Quote Originally Posted by lord_khaine View Post
Because its -not- infantry formations or siege support that allows the Dwarfes to win that fight. Its superiosity in magic, lava golems, magic dampening runes. All those things.
In short stuff that would get called a narrative crutch if someone else relied on it.
The lava golems are explicitly just a piece of Dwarven infrastructure. They use them to power their forges. It's the difference between power that relies on a single Named individual, and power that comes from your society's technical or magical developments. The narrative crutch is an explicit, specific thing. It's relying on a Name or an Aspect or an extravagant ritual to try to turn the tide of a war in one stroke. It's not just "having stuff that is way better than the other guy's stuff".

Samt with the Dead King. Undead Siege towers is about as Necromancer trope as you can get. And it works because of overwhelming power.
No, it doesn't. If the Dead King relied on overwhelming power, Calernia wouldn't be in the mess it's in, because the nature of Heroes is that overwhelming power doesn't work against them. The Dead King is successful not because of overwhelming power, but overwhelming caution. In the Arcadian echoes, his rise to power was not the swiftest path, or the easiest path, or the strongest path. It was the path that gave the Intercessor absolutely no foothold to intervene. In his talks with Cat, he says that he could drown the continent in corpses if he so choose. But he chooses not to do that, because doing so would only result in his eventual unmaking.

What ended the civil war was Codelia being both a brilliant diplomat and strategist.
Cordelia definitely comes the closest to Black. But by her nature, she's a bureaucrat and a diplomat, not a warrior. She ends the Proceran civil war not by fielding a structurally superior army (which is how Black conquered Callow), but by outmaneuvering the other players.

Also how the heck do you want Procer to reform their military during a civil war?
That's exactly what Black did. The core of the new legions was forged in the Praesi civil war that lead to his and Malicia's rise.

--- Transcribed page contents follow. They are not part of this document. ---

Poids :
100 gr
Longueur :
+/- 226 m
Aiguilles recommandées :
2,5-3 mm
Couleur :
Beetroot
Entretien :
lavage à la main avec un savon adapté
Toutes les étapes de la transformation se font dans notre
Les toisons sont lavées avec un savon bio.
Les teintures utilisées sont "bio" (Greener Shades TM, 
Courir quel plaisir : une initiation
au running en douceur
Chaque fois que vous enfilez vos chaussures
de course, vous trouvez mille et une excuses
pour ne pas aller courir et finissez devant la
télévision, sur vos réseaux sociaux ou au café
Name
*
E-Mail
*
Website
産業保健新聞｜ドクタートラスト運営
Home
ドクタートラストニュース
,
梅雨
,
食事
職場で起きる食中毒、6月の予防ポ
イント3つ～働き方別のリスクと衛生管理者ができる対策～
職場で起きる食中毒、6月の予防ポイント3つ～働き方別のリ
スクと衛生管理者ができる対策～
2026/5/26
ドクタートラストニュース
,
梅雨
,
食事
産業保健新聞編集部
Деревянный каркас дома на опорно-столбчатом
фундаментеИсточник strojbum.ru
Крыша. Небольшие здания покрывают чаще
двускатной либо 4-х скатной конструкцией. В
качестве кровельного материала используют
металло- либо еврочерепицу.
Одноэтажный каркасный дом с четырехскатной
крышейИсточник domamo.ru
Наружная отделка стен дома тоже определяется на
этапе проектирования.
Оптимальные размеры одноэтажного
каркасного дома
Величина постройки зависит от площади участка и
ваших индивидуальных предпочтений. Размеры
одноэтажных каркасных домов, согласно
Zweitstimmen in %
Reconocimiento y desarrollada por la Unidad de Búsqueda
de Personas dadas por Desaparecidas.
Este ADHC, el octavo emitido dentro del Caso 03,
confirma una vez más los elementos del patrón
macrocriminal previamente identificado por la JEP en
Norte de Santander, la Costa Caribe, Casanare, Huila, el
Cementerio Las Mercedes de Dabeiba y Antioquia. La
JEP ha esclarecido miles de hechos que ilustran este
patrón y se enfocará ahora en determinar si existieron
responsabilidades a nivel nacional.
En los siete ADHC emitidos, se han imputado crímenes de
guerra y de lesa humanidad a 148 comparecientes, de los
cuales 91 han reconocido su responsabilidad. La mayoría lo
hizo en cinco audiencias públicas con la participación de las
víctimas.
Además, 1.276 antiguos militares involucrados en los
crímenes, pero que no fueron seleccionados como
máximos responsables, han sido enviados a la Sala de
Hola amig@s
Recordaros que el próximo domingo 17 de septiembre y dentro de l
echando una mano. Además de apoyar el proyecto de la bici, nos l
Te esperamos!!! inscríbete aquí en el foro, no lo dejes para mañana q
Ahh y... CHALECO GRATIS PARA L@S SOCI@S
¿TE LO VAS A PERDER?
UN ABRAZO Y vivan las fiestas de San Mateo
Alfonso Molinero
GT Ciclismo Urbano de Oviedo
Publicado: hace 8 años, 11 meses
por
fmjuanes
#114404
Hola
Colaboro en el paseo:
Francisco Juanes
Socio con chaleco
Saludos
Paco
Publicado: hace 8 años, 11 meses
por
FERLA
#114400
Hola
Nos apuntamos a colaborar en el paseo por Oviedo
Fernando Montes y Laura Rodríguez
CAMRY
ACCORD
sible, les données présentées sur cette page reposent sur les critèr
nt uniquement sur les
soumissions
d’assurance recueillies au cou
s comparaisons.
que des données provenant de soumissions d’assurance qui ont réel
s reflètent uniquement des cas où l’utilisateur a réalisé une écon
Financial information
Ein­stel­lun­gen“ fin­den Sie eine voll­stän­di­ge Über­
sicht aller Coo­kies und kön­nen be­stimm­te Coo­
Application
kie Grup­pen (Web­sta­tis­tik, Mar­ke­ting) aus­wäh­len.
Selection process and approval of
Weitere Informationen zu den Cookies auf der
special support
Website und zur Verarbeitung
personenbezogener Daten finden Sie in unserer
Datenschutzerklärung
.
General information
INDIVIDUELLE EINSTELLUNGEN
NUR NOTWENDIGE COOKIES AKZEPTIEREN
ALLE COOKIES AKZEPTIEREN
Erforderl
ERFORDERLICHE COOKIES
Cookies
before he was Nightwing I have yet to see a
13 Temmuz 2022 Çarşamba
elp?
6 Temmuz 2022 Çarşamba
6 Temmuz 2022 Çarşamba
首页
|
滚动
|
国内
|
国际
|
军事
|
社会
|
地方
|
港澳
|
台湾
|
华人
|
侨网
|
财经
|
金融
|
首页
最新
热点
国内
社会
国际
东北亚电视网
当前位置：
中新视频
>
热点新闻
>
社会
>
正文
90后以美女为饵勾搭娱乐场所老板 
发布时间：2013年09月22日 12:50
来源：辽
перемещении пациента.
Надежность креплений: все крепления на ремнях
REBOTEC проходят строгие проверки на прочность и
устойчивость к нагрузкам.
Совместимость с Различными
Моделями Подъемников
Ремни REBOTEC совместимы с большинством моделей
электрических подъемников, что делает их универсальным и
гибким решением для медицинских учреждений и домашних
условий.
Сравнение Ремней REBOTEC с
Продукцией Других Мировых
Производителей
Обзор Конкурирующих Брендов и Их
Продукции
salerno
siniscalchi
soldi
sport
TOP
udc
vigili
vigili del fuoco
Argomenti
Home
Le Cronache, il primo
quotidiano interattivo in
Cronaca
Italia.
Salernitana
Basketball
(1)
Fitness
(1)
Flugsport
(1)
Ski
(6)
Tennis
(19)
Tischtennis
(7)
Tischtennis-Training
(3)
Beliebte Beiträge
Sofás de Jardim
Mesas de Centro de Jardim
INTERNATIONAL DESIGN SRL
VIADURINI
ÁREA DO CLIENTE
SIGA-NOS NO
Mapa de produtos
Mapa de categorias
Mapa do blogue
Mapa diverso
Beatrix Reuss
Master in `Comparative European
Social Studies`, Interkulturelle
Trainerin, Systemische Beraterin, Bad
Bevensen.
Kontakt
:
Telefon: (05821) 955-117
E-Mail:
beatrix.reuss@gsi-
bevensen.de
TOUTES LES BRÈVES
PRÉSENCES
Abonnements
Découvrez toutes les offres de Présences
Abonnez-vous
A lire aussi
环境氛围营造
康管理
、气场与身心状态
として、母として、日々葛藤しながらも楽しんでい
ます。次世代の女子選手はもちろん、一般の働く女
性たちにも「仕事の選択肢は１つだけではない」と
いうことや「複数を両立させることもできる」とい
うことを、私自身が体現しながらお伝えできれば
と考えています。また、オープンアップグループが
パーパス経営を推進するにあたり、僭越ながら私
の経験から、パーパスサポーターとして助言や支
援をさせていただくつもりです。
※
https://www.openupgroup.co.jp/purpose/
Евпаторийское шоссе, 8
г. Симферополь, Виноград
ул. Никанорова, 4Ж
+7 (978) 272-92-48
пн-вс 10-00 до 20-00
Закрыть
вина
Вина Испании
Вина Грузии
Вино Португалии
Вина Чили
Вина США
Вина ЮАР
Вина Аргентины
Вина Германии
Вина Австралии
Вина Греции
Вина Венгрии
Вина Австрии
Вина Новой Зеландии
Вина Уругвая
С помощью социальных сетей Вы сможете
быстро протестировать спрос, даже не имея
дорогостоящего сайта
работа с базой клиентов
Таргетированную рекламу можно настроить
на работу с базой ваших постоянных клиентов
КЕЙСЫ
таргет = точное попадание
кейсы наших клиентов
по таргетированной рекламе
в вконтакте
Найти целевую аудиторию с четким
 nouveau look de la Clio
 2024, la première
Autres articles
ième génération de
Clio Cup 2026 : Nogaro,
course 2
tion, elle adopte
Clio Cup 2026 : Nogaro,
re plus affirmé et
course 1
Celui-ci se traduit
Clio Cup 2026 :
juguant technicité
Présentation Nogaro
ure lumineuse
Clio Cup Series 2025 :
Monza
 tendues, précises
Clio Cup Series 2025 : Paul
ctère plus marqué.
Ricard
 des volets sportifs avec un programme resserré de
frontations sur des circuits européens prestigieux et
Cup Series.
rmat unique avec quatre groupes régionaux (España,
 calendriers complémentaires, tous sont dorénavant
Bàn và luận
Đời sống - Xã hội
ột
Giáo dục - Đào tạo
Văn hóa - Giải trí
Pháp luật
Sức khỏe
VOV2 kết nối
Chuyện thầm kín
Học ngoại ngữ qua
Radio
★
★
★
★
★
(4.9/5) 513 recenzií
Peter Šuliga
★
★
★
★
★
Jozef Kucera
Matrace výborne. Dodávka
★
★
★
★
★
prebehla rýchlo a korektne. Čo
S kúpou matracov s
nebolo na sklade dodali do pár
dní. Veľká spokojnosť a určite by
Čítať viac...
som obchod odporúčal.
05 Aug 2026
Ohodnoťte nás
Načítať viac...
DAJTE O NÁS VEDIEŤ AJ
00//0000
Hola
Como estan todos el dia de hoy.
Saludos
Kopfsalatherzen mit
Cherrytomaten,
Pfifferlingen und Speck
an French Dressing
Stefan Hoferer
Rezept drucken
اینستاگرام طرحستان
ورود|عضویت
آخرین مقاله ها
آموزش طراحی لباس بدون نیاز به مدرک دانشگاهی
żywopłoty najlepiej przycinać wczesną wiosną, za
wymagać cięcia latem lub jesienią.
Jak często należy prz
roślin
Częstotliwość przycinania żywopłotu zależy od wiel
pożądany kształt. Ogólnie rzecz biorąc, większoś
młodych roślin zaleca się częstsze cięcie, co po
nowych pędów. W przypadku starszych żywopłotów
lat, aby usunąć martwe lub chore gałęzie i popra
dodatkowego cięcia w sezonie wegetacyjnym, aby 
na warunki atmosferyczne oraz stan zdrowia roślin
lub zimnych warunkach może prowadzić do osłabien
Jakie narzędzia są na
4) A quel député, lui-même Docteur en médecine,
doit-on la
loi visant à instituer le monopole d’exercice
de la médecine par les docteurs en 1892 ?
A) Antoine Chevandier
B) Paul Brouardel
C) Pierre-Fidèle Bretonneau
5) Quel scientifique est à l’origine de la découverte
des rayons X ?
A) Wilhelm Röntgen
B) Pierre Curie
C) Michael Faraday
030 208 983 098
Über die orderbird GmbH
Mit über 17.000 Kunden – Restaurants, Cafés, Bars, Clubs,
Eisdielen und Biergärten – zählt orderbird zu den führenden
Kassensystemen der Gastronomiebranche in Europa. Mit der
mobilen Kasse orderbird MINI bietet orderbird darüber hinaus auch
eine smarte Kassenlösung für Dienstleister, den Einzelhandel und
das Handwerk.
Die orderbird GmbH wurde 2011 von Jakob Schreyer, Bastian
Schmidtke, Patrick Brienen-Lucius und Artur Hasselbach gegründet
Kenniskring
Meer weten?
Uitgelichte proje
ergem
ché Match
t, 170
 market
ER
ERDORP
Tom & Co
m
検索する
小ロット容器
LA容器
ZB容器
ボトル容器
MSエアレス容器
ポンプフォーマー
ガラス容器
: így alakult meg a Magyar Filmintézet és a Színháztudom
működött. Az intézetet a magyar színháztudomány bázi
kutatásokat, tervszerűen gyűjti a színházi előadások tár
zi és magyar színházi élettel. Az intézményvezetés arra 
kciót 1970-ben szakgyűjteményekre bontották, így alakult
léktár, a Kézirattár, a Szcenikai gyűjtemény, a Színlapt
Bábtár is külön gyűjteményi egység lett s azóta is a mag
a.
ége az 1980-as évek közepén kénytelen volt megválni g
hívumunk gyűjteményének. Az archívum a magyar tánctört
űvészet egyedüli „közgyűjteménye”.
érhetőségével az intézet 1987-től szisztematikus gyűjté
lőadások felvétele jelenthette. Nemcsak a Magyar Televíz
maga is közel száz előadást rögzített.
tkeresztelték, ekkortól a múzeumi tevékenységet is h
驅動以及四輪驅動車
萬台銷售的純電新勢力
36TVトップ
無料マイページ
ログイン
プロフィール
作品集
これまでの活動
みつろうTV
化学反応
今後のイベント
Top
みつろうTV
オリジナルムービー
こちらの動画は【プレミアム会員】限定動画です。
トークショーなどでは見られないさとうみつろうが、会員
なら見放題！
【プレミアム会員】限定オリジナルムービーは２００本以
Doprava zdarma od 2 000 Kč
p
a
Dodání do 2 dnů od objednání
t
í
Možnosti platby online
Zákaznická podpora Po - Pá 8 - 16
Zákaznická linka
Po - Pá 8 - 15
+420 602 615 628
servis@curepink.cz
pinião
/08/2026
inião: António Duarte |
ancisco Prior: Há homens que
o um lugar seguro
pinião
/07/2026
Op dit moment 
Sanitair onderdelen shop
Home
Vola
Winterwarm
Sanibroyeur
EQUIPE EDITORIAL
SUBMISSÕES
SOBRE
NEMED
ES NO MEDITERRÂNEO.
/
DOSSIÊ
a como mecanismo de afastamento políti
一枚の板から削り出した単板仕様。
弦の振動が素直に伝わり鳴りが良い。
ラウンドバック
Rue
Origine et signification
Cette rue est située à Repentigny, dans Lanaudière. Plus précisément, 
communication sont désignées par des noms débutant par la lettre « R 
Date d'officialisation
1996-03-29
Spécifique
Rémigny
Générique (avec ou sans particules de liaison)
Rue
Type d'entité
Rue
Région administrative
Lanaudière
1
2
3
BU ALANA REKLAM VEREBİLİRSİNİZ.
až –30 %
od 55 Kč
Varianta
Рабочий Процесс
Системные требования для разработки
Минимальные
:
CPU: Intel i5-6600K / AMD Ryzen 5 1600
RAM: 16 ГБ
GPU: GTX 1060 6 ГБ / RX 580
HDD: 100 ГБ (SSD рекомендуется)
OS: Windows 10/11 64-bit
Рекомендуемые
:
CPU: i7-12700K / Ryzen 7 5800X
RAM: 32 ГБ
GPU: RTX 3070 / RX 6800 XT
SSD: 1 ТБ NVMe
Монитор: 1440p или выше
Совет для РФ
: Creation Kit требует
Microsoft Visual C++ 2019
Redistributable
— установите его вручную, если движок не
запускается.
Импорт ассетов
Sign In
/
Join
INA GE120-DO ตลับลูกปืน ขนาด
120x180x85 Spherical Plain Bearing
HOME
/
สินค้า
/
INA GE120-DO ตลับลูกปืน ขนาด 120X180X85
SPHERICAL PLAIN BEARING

The point being that one side does not as such have superior tactics. Or troops that are that much better. They just have BS explosives that happens to be impossible to replicate.
Their troops are better. Proceran armies are comprised of the house troops of the Princes (I think there's a specific term, but I forget it), fantassin mercenaries, and peasant levies. They lack overall cohesion and centralized leadership. Whereas the Legions are trained in tactics as a unit, including a combined-arms approach to warfare that leverages Praesi mages, crossbowmen, and Goblin siege and explosives to support their infantry. It's emphatically not just "BS explosives". They have an overall approach to war that is more sophisticated and more modern. Plus, in the Vales they were holding a superior defensive position with siege superiority and no logistical concerns. If you take Named out of the equation, Praes wins that 10/10.